• Direction 1: Reproduce the part of the listing that opens with the line containing "[409, 197, 425, 223] [408, 207, 423, 224]" and runs through the last line of the listing, both ends included, keeping every line unchanged.

• Passage to read:
I have many (>20) Xenons with an Ethernet Featerwings all running the same code on different (customers) networks. This is a standalone device without a mesh network. I have one that will momentarily disconnect often, 10 times an hour. How do I go about troubleshooting? Customer claims there is nothing wrong with their network. I have already tried replacing the Xenon. Running Device OS 1.1.0
What is unique about that customer’s network? I know they say “nothing wrong” but that is very subjective. What type of router/switch are they using (SOHO like Linksys/Netgear or Enterprise like Sonicwall/Watchguard/Cisco/Meraki etc)? What are their UDP timeout settings (since Xenons use UDP to communicate with the cloud)? What is the customer’s ISP? (…just to compare small biz ISPs like Comcast vs enterprise connections like from an LEC that provides an SLA-type agreement with symmetrical, guaranteed bandwidth.) How large is the internal network? How congested is the internal network? What is the topology (which would answer questions about controlling excessive multicast/broadcast traffic)? What QoS settings are active on the network and gateway routers, if any?
Also, is the device exhibiting abnormal behavior because of the disconnects? Or is this “kind of concerning” to see? I ask because as long as they don’t affect function, disconnecst could just be a benign thing.
From the code perspective, is there any part of your code that is blocking? Is the system thread enabled? It is possible that there are small hiccups in sensors, network, etc. that cause your code to hang briefly causing the disconnect. There are certain operations that are blocking irregardless of system threading enabled or not (for example, calling a Particle.publish() with the cloud disconnected, intentionally or not, may block and cause disconnects).
I don’t know much about the network since I’m just a vendor. I do know that it is an enterprise network with multiple locations, with 50-70 computers/printers/etc per location. I don’t know what their UDP timeout setting is, however I have run into UDP timeout settings causing problems before and since added Particle.keepAlive(20); to my code and haven’t had any issues since. I can find out what ISP and get back with you, I’m not sure how much they would be willing to share about congestion, topology, or QoS.
The product uses a web browser to interact with the Particle device via webhooks to update the screen in (near) real-time. When the device is offline the end user can’t complete their task. Since it is a web page on my server, if their internet was down, they wouldn’t even get to the step of opening the webhook.
Since reading your post I set SYSTEM_THREAD(ENABLED); I will report back if it helps, however there as already been a disconnect since then.

• Source material:
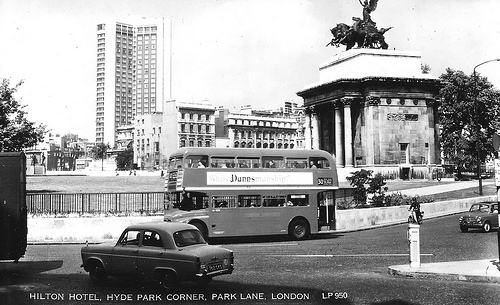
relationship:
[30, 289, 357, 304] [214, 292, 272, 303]
words say park lane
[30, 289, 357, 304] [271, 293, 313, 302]
words say london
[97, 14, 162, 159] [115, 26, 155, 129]
building has windows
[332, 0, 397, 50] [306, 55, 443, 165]
statue on top of building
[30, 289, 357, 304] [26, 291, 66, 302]
words say hilton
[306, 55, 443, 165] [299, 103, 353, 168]
building has pillars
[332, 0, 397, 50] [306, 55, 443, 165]
statue on building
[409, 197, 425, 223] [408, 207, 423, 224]
person riding bike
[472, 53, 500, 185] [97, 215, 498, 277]
post near road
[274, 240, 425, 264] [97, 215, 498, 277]
line on road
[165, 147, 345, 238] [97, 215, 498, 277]
bus on road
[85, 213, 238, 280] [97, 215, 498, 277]
car on road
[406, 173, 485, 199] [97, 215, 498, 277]
sidewalk beside road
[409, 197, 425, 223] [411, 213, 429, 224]
person on bike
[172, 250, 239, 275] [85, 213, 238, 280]
back of car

• Direction 2: Write out, word for word, the part of the thread on Xenon disconnects that opens with the words containing "The product uses" and closes with "opening the webhook.".

• Worked solution 1:
[409, 197, 425, 223] [408, 207, 423, 224]
person riding bike
[472, 53, 500, 185] [97, 215, 498, 277]
post near road
[274, 240, 425, 264] [97, 215, 498, 277]
line on road
[165, 147, 345, 238] [97, 215, 498, 277]
bus on road
[85, 213, 238, 280] [97, 215, 498, 277]
car on road
[406, 173, 485, 199] [97, 215, 498, 277]
sidewalk beside road
[409, 197, 425, 223] [411, 213, 429, 224]
person on bike
[172, 250, 239, 275] [85, 213, 238, 280]
back of car

• Worked solution 2:
The product uses a web browser to interact with the Particle device via webhooks to update the screen in (near) real-time. When the device is offline the end user can’t complete their task. Since it is a web page on my server, if their internet was down, they wouldn’t even get to the step of opening the webhook.